- [ACTIVITY]:
Copy out each line of the data that includes the string "siler".

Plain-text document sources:
Start of Block
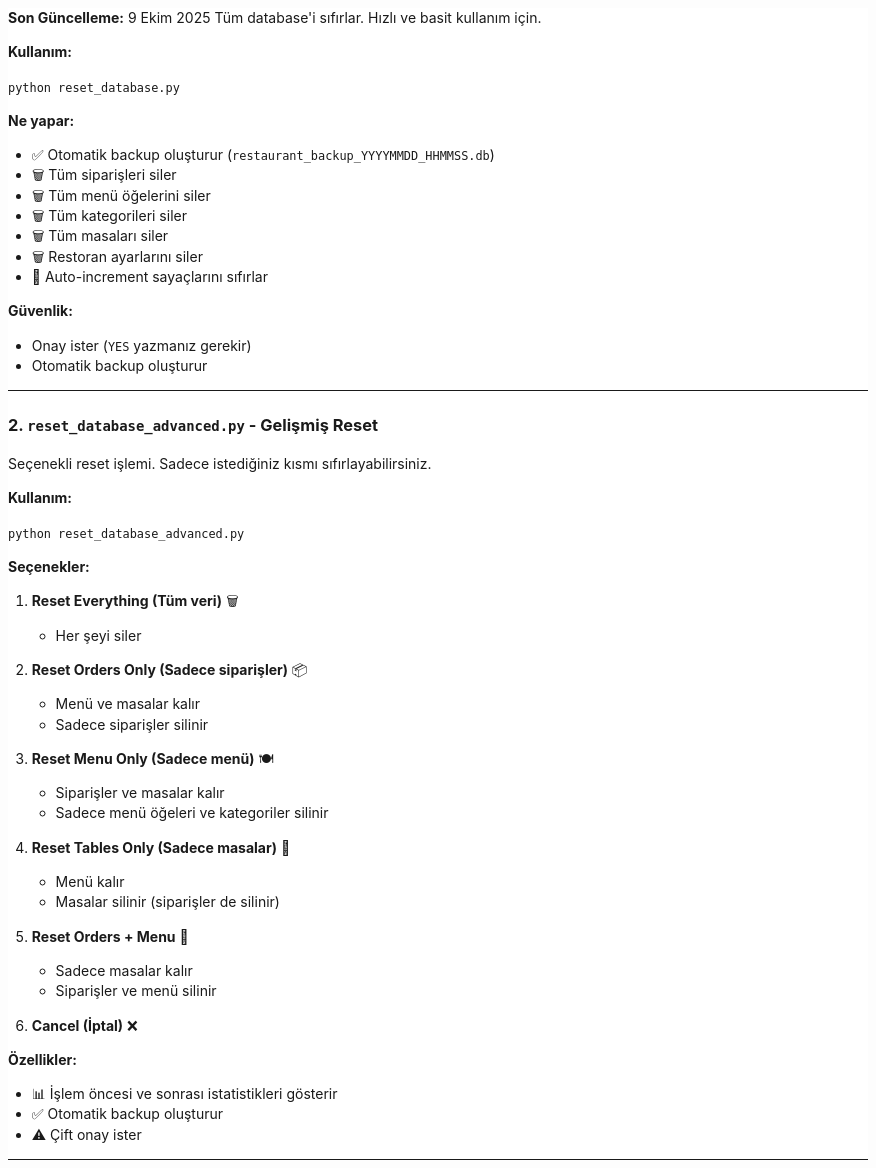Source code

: 
**Son Güncelleme:** 9 Ekim 2025
Tüm database'i sıfırlar. Hızlı ve basit kullanım için.

**Kullanım:**
```bash
python reset_database.py
```

**Ne yapar:**
- ✅ Otomatik backup oluşturur (`restaurant_backup_YYYYMMDD_HHMMSS.db`)
- 🗑️ Tüm siparişleri siler
- 🗑️ Tüm menü öğelerini siler
- 🗑️ Tüm kategorileri siler
- 🗑️ Tüm masaları siler
- 🗑️ Restoran ayarlarını siler
- 🔄 Auto-increment sayaçlarını sıfırlar

**Güvenlik:**
- Onay ister (`YES` yazmanız gerekir)
- Otomatik backup oluşturur

---

### 2. `reset_database_advanced.py` - Gelişmiş Reset
Seçenekli reset işlemi. Sadece istediğiniz kısmı sıfırlayabilirsiniz.

**Kullanım:**
```bash
python reset_database_advanced.py
```

**Seçenekler:**

1. **Reset Everything (Tüm veri)** 🗑️
   - Her şeyi siler

2. **Reset Orders Only (Sadece siparişler)** 📦
   - Menü ve masalar kalır
   - Sadece siparişler silinir

3. **Reset Menu Only (Sadece menü)** 🍽️
   - Siparişler ve masalar kalır
   - Sadece menü öğeleri ve kategoriler silinir

4. **Reset Tables Only (Sadece masalar)** 🏓
   - Menü kalır
   - Masalar silinir (siparişler de silinir)

5. **Reset Orders + Menu** 🔄
   - Sadece masalar kalır
   - Siparişler ve menü silinir

6. **Cancel (İptal)** ❌

**Özellikler:**
- 📊 İşlem öncesi ve sonrası istatistikleri gösterir
- ✅ Otomatik backup oluşturur
- ⚠️ Çift onay ister

---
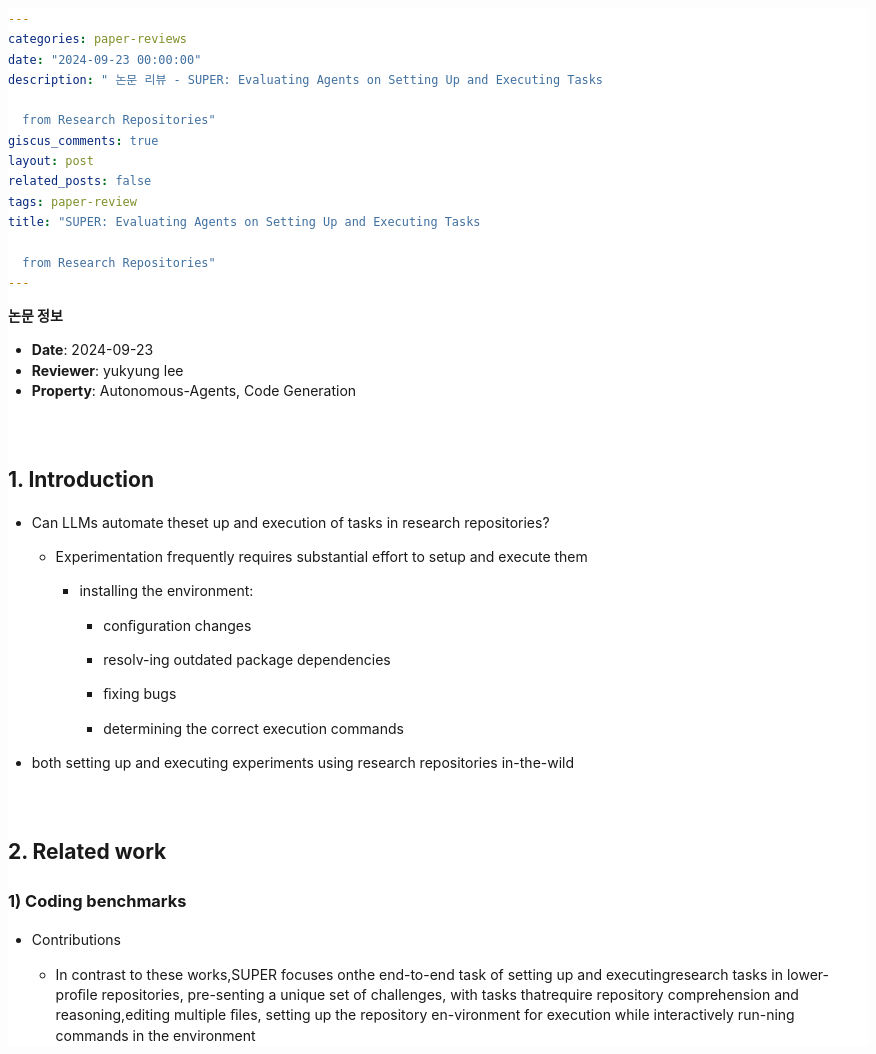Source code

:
```yaml
---
categories: paper-reviews
date: "2024-09-23 00:00:00"
description: " 논문 리뷰 - SUPER: Evaluating Agents on Setting Up and Executing Tasks

  from Research Repositories"
giscus_comments: true
layout: post
related_posts: false
tags: paper-review
title: "SUPER: Evaluating Agents on Setting Up and Executing Tasks

  from Research Repositories"
---
```


**논문 정보**

- **Date**: 2024-09-23
- **Reviewer**: yukyung lee
- **Property**: Autonomous-Agents, Code Generation

[//]: # "table_of_contents is not supported"

<br/>

## 1. Introduction

- Can LLMs automate theset up and execution of tasks in research repositories?

  - Experimentation frequently requires substantial effort to setup and execute them

    - installing the environment:

      - conﬁguration changes

      - resolv-ing outdated package dependencies

      - ﬁxing bugs

      - determining the correct execution commands

- both setting up and executing experiments using research repositories in-the-wild

<br/>

## 2. Related work

### 1) Coding benchmarks

- Contributions

  - In contrast to these works,SUPER focuses onthe end-to-end task of setting up and executingresearch tasks in lower-proﬁle repositories, pre-senting a unique set of challenges, with tasks thatrequire repository comprehension and reasoning,editing multiple ﬁles, setting up the repository en-vironment for execution while interactively run-ning commands in the environment


[//]: # "column_list is not supported"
End of Block
- [ANSWER AREA]:
- 🗑️ Tüm siparişleri siler
- 🗑️ Tüm menü öğelerini siler
- 🗑️ Tüm kategorileri siler
- 🗑️ Tüm masaları siler
- 🗑️ Restoran ayarlarını siler
   - Her şeyi siler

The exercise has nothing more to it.